Research shows a multitude of benefits for keeping this daily practice going. Keep writing for 21 days and your brain can retain a pattern for scanning the world not for the negative but for the positive.

If you keep going for 42 days, you: are less likely to get sick; have higher levels of energy; feel happier; are more enthusiastic; are more attentive; are more determined; are more optimistic; have a better quality of sleep; and have lower levels of depression and anxiety.

Journal writing on gratitude is a quick, creative, free + effective way to boost resilience.

 4.     Wear your friend’s shoes (or: show empathy)

The audience giggled as Hugh told a story of asking a group of children what they thought empathy meant. One young girl suggested it was when you wear your friend’s shoes. She was on the right track! The metaphorical ‘stepping into another’s shoes’ is the willingness and capacity to try to understand the situation and feelings of another. Showing empathy is a key step to developing resilience.

How to cultivate this? Encourage your child to plan one act of kindness to carry out during the week. Who are they going to help? How? Review at the end of the week. What did they do? How did they feel doing it? Also keep an eye out for an opportunity to engage in a random act of kindness during the week. Give it a go yourself too. Each time you do something kind for others, your brain releases oxytocin (the feel good hormone) – which leads to increased confidence, energy, happiness and positivity. The boost to your wellbeing by engaging in these kinds of acts is long lasting.

5.     Influence the strength of your emotion.

Within seven seconds of hearing your favourite song, you can increase your positive emotion or decrease your negative emotion. Within 30 seconds of exercise you can make a change. Laugh – and the change is immediate.

You know what song you like. You know what exercise you like to do. You know what makes you laugh. Seek out these things and keep them in your bag of wellbeing tricks.
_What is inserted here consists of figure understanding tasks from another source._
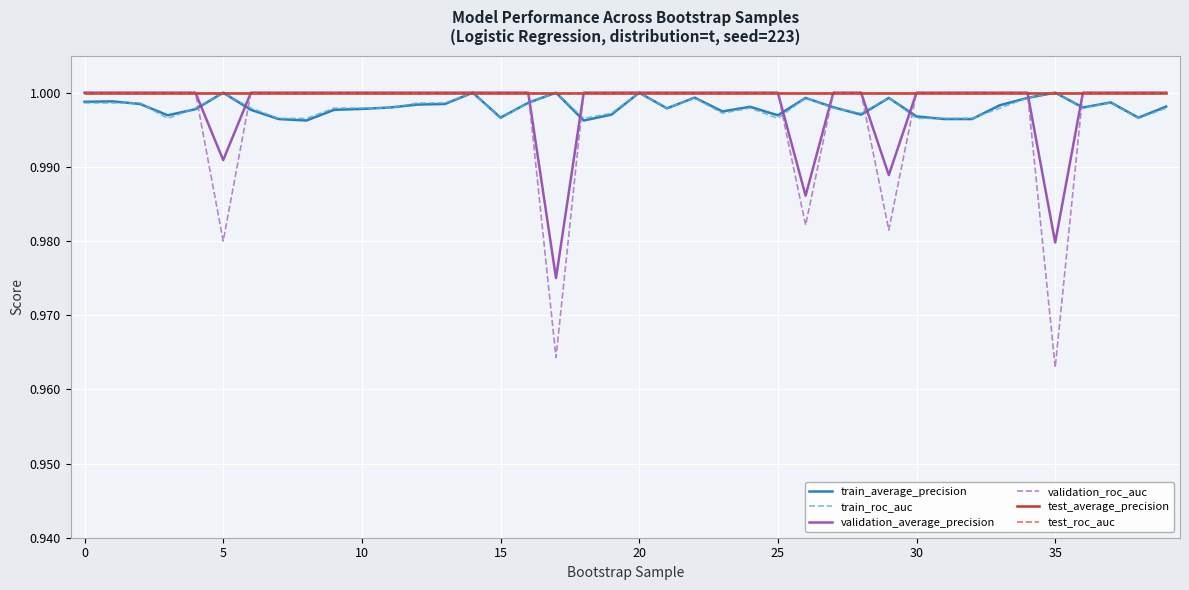

Is this an area chart (filled region under the line)?

No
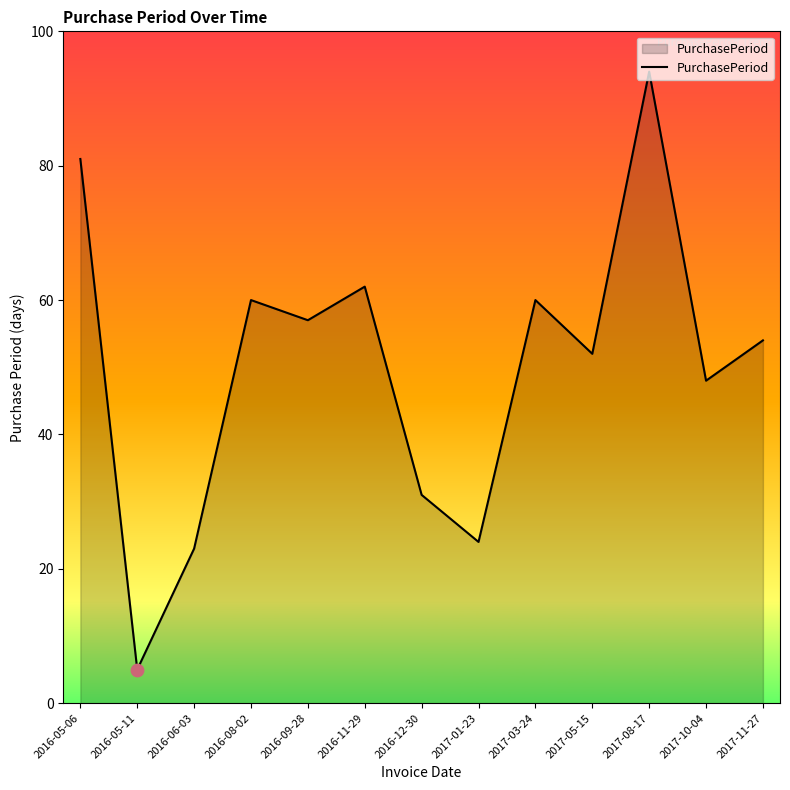

Between 2017-11-27 and 2016-11-29, which is larger?

2016-11-29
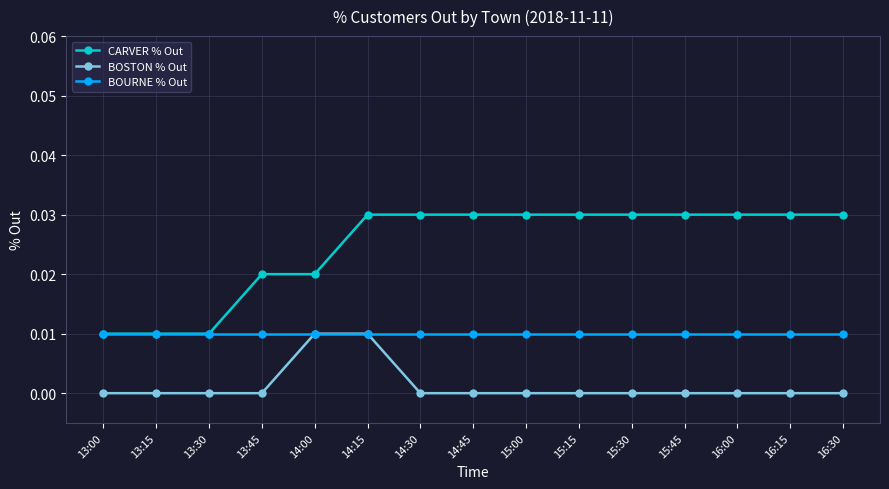

The value of BOSTON % Out at 15:00 is 0.0. True or false?

True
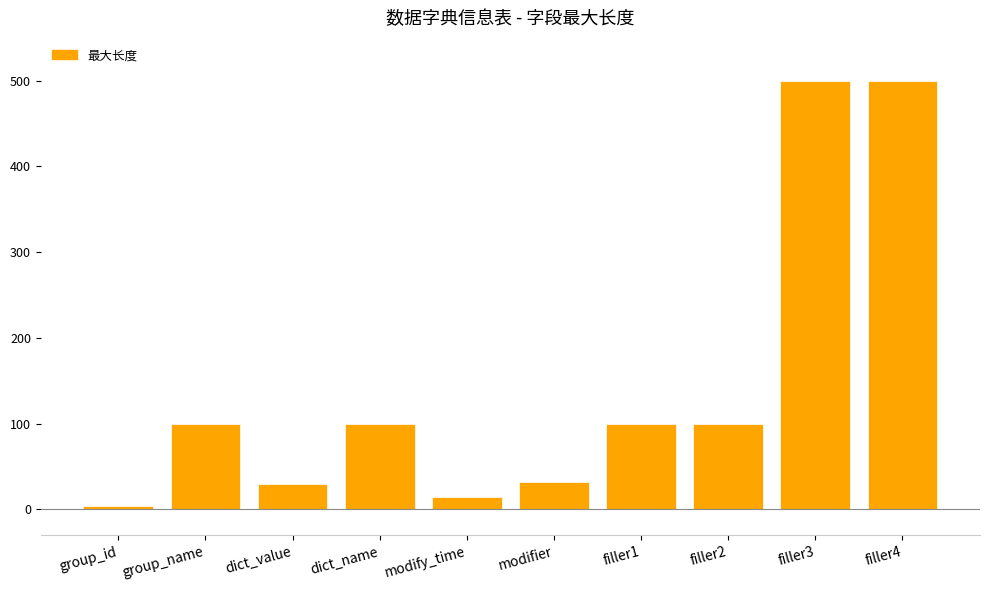

What is the approximate value at dict_name, to the nearest 5?

100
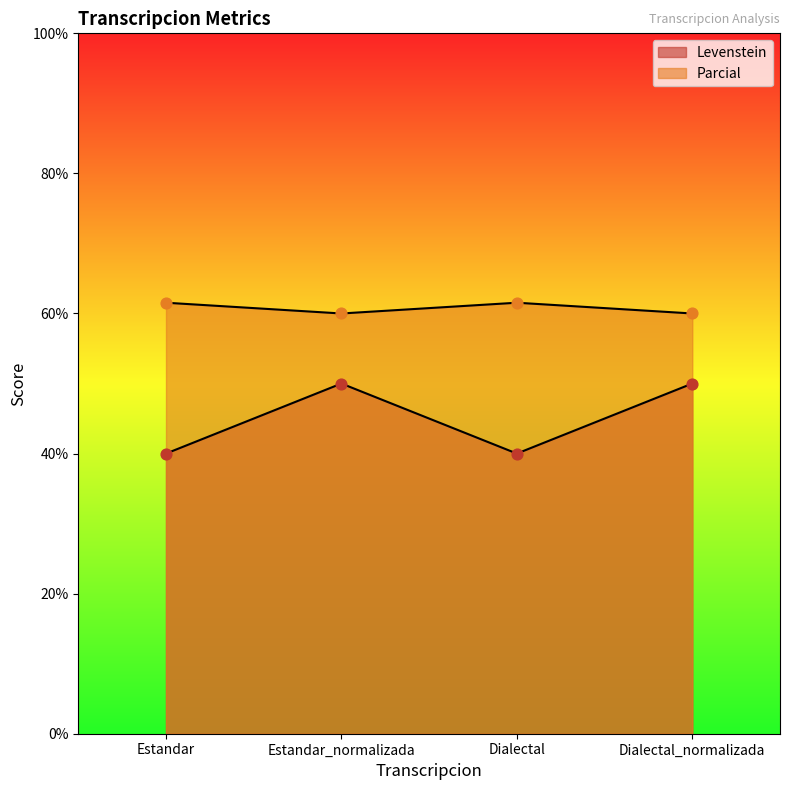

Which series has the largest total across all categories?

Parcial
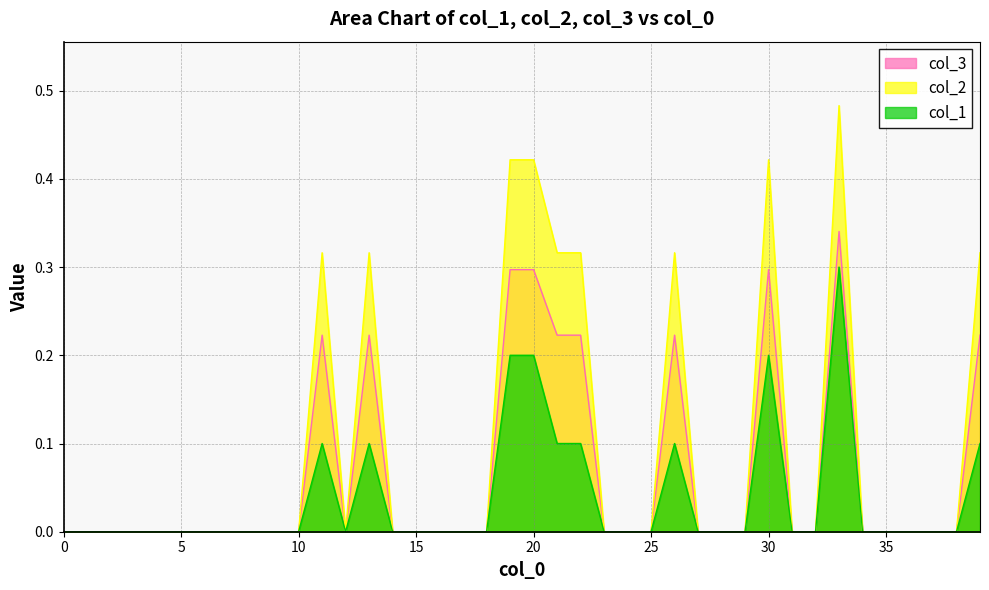

List the series in order of their overall mean, highest first.

col_2, col_3, col_1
For the young person in your life – what song do they like? What exercise do they enjoy? What jokes, movies, stories make them laugh? Use them.

You can control the strength of your emotion. You can teach your child that they have power over theirs.

6.     Practising mindfulness.

An adolescent brain now takes in the same amount of information in a one week period than 20 years ago, where that same amount of information was absorbed over a whole year.

It is vital that adolescents, children and adults alike have opportunity to practise mindfulness and reduce mental clutter and overwhelm.

Mindfulness colouring can be a way to experience ‘flow’ – that is to experience enjoyment, lose sense of time and not be distracted by worries.

A number of mindfulness meditation apps exist. The Smiling Mind App has been proven to reduce anxiety, depression, relieve stress, prevent heart disease, improve sleep, reduce chronic pain, lowers blood pressure, enhances decision making, improves focus and decreases drug and alcohol abuse.

The problems are complex.

The solutions need not be complicated.